Opioid pathways in an avian retina. II. Synaptic organization of enkephalin-immunoreactive amacrine cells

Abstract

Peroxidase-antiperoxidase immunocytochemistry was utilized to investigate the synaptic organization of enkephalin-like immunoreactive amacrine (Enk-amacrine) cells in the chicken retina. An initial light microscopic analysis revealed that immunostained cell bodies were situated in either the second or third tier of cells from the border of the inner nuclear and inner plexiform layers. The processes of such cells extended into the inner plexiform layer where they ramified as a fine plexus in sublaminae 1 and 3 to 5. At the ultrastructural level, enkephalin-positive somas exhibited a rather dense and evenly distributed peroxidase reaction product throughout their cytoplasm. Furthermore, the nucleus of Enk-amacrine cells was characterized by a round, unindented nuclear membrane. Immunoreactive processes of such cells were found to receive synaptic input from unstained amacrine and bipolar cells. Immunolabeled varicosities formed conventional synaptic contacts onto other vesicle-filled, nonimmunoreactive profiles tentatively suggested to originate from amacrine cells.

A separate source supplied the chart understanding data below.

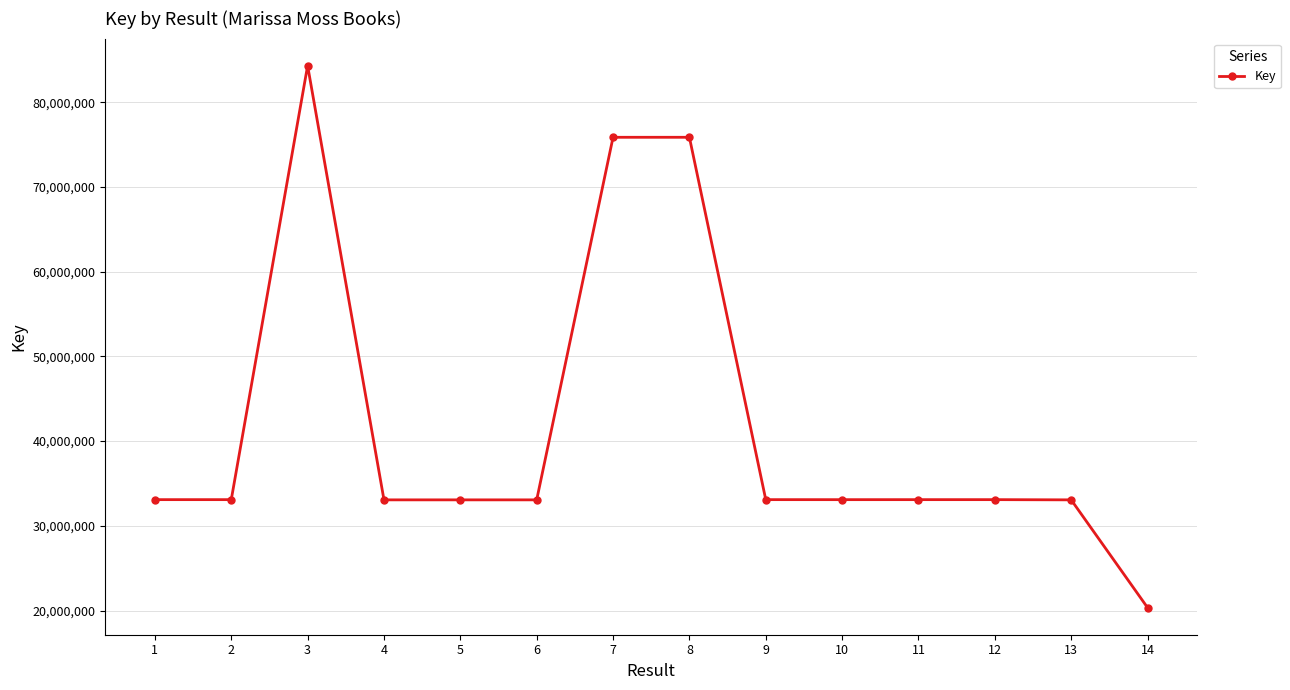

What is the change in value from 6 to 10?

+23282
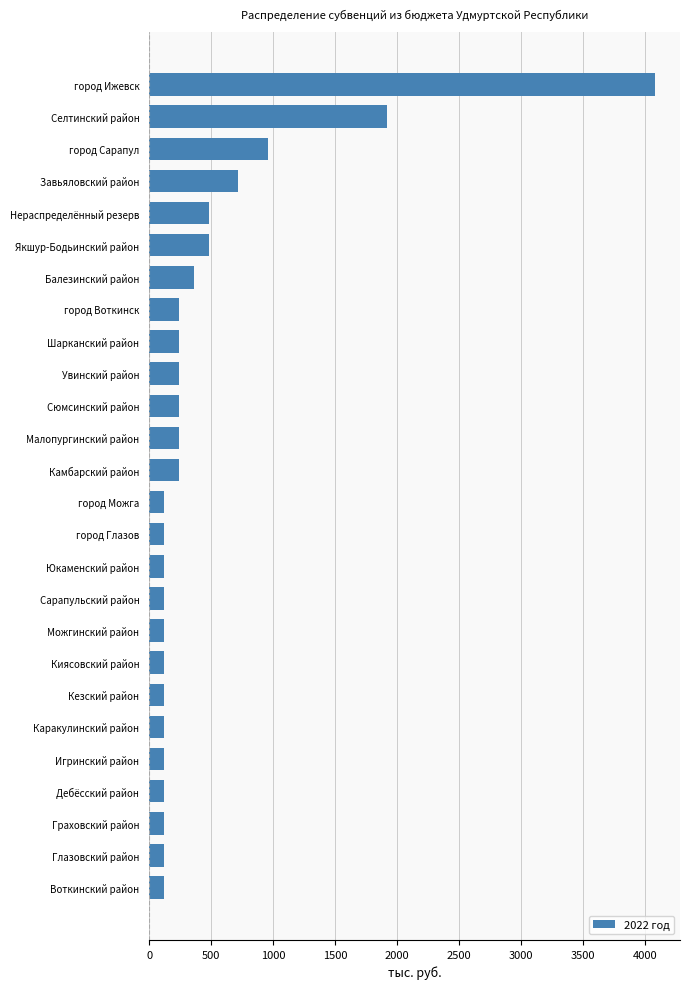

Which category has the highest value across all series?

город Ижевск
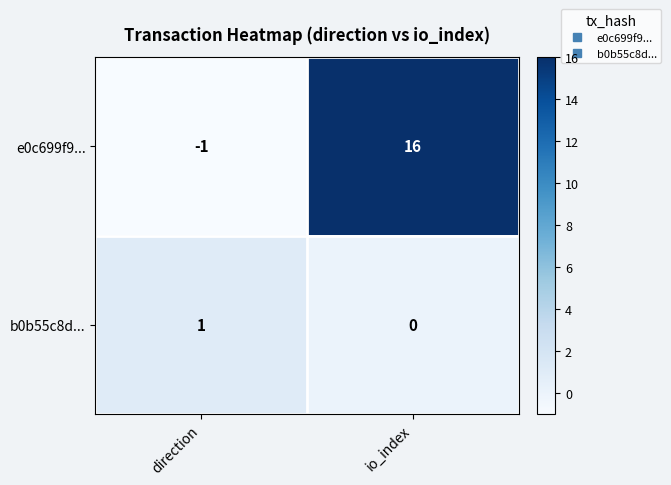

What is the sum of the e0c699f9... values at direction and io_index?

15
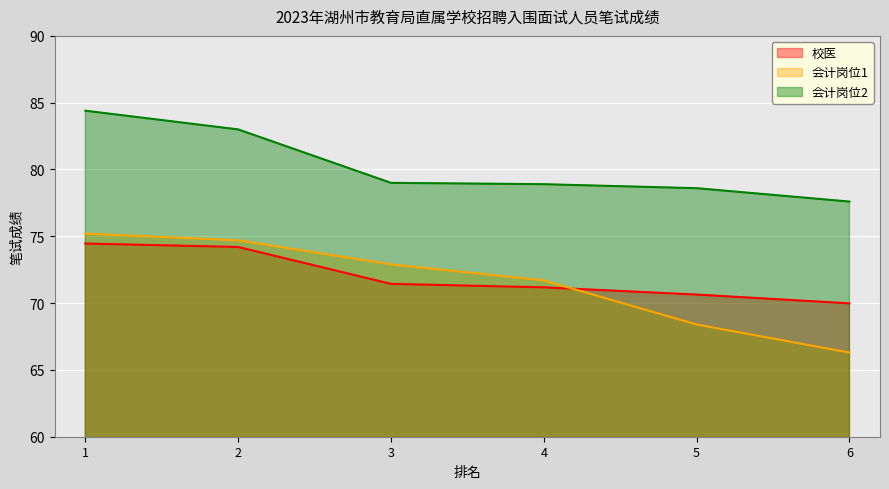

Which series has the largest range (max minus min)?

会计岗位1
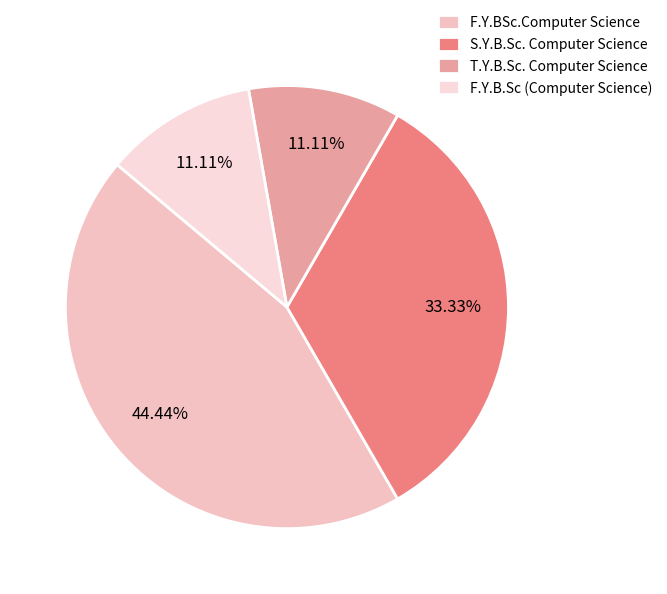

Do F.Y.BSc.Computer Science and S.Y.B.Sc. Computer Science together represent more than half of the pie?

Yes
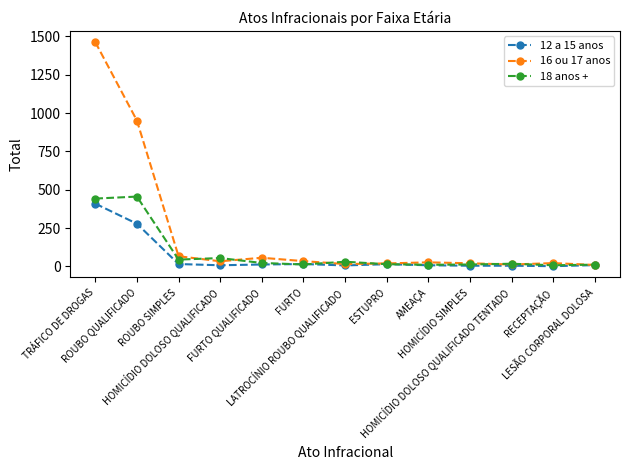

True or false: 18 anos + has more than 0 points higher than both neighbors.

True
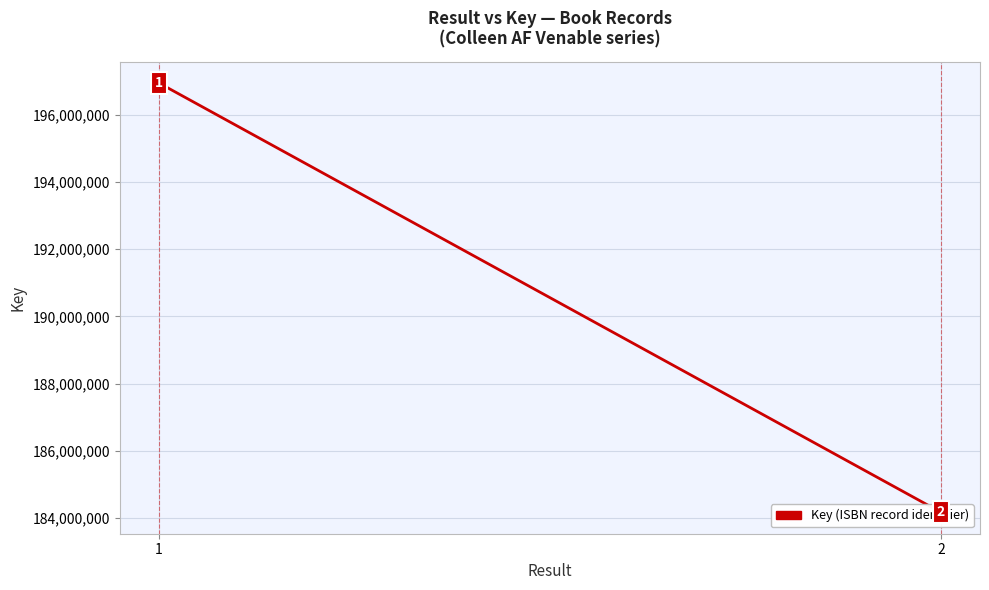

Between 2 and 1, which is larger?

1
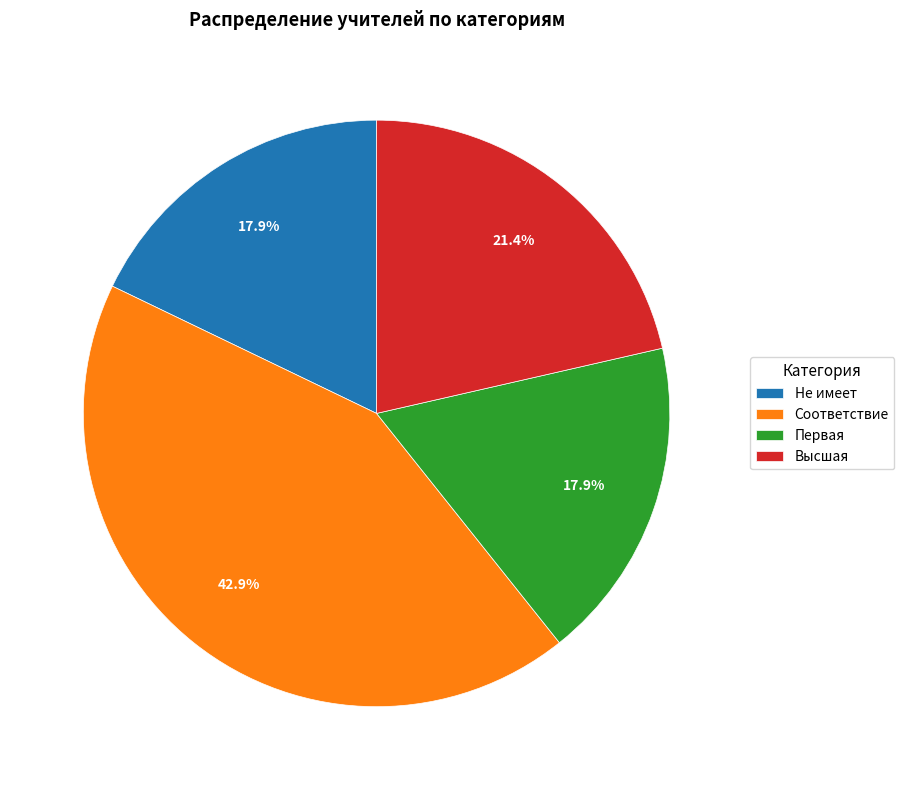

To the nearest percent, what is the difference between the largest and smallest slice percentages?

25%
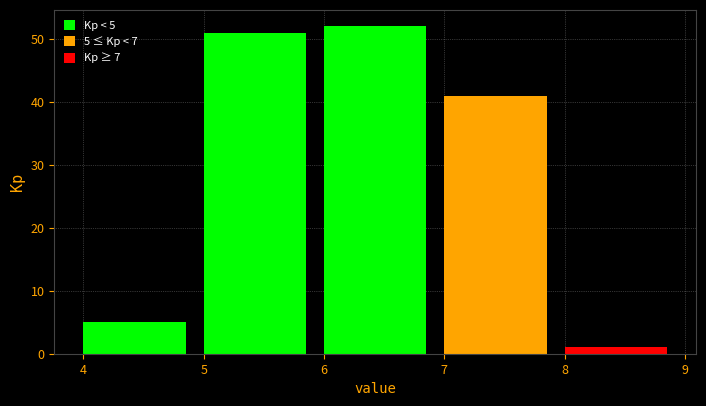

Which range on the x-axis has the tallest bar?

6 to 7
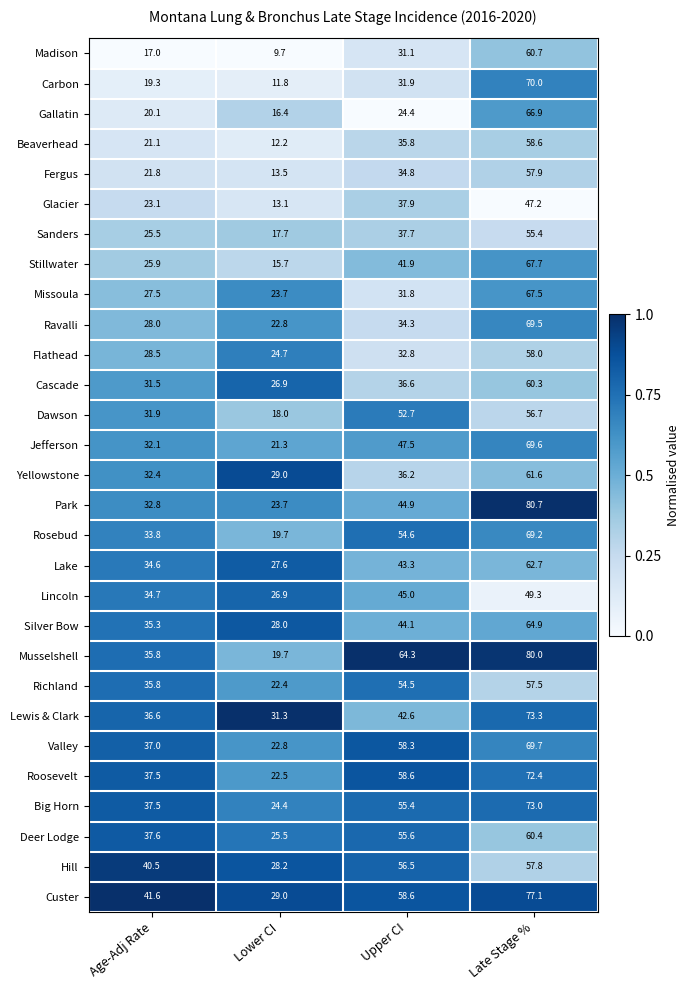

What is the total value across all series at Upper CI?

1283.7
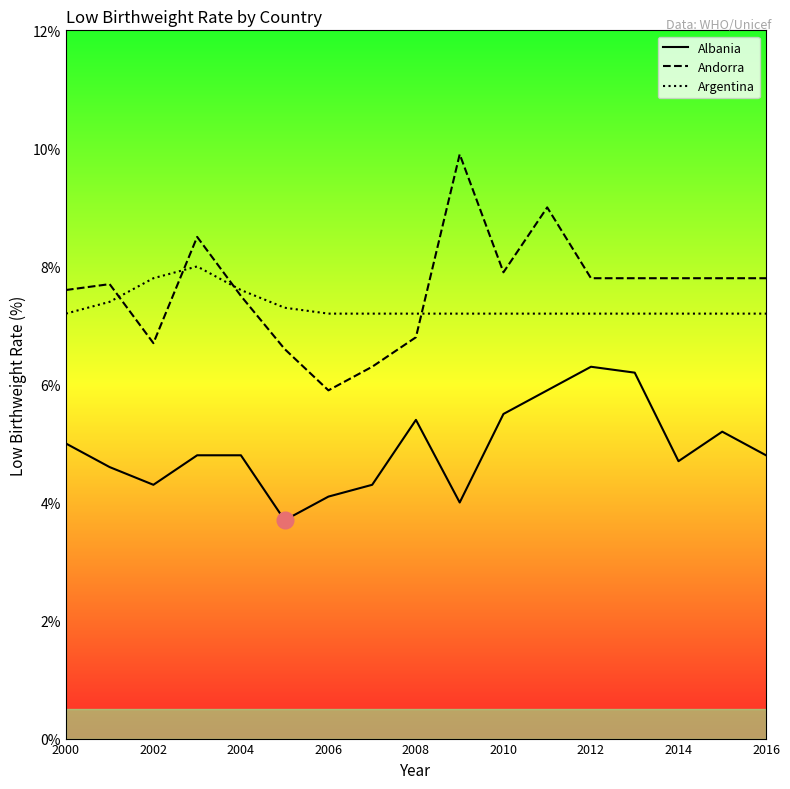

Is this an area chart (filled region under the line)?

No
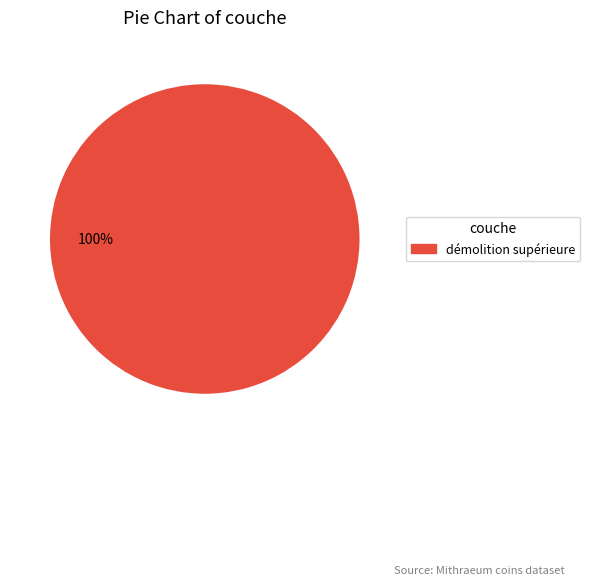

Does any single category account for the majority?

Yes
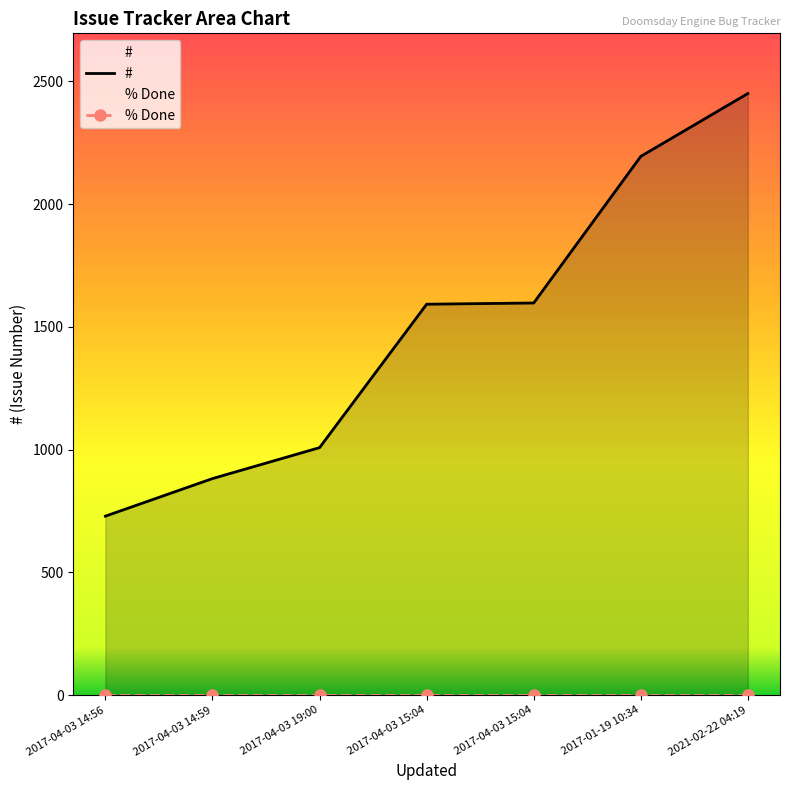

True or false: % Done and # intersect in this chart.

False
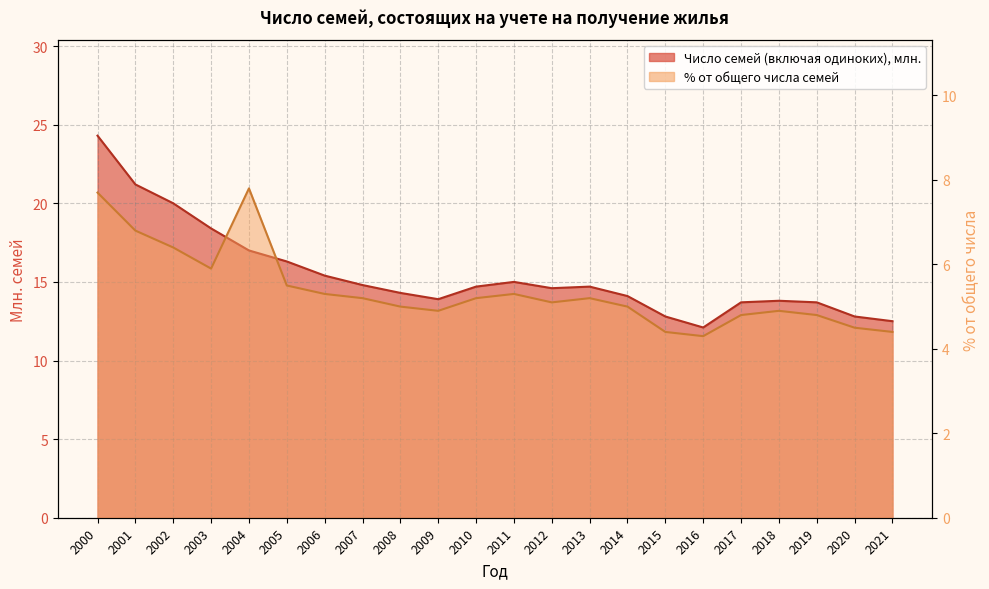

What is the average value of the Число семей (включая одиноких), состоявших на учете, млн. series?

15.5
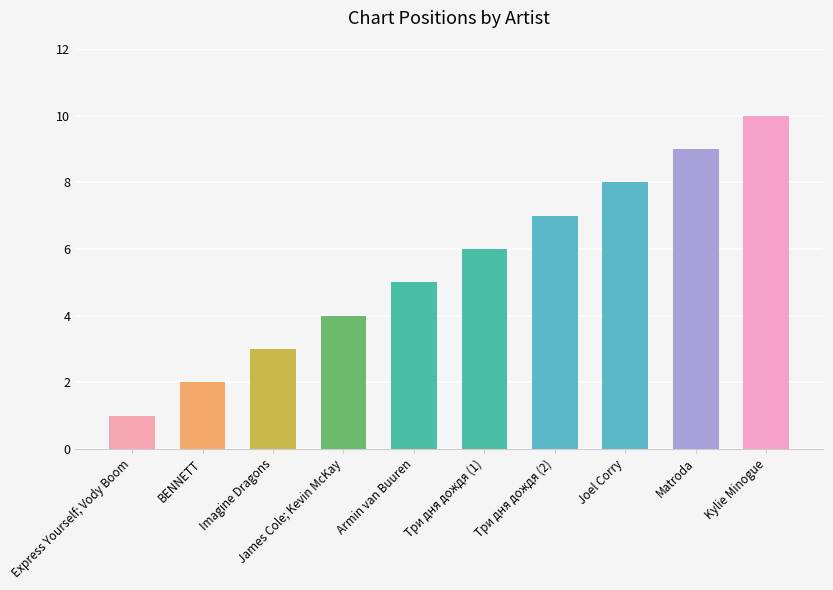

How many values are between 3 and 8?

6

Bipolar cell terminals did not receive synaptic input from stained varicosities of enkephalin-immunoreactive amacrine cells. Moreover, each of the above synaptic relationships were identified in each of sublaminae 1, and 3 to 5 of the inner plexiform layer. In addition, labeled varicosities of Enk-amacrine cells synapsed upon unstained processes which lacked synaptic vesicles and possibly arise from ganglion cells. Enkephalin-positive processes were also observed to synapse upon the vitreal pole of unstained somas situated in the innermost cell row of the inner nuclear layer. Lastly, large immunoreactive varicosities of Enk-amacrine cells were often characterized by the presence of large dense-core vesicles in addition to typical, small agranular synaptic vesicles.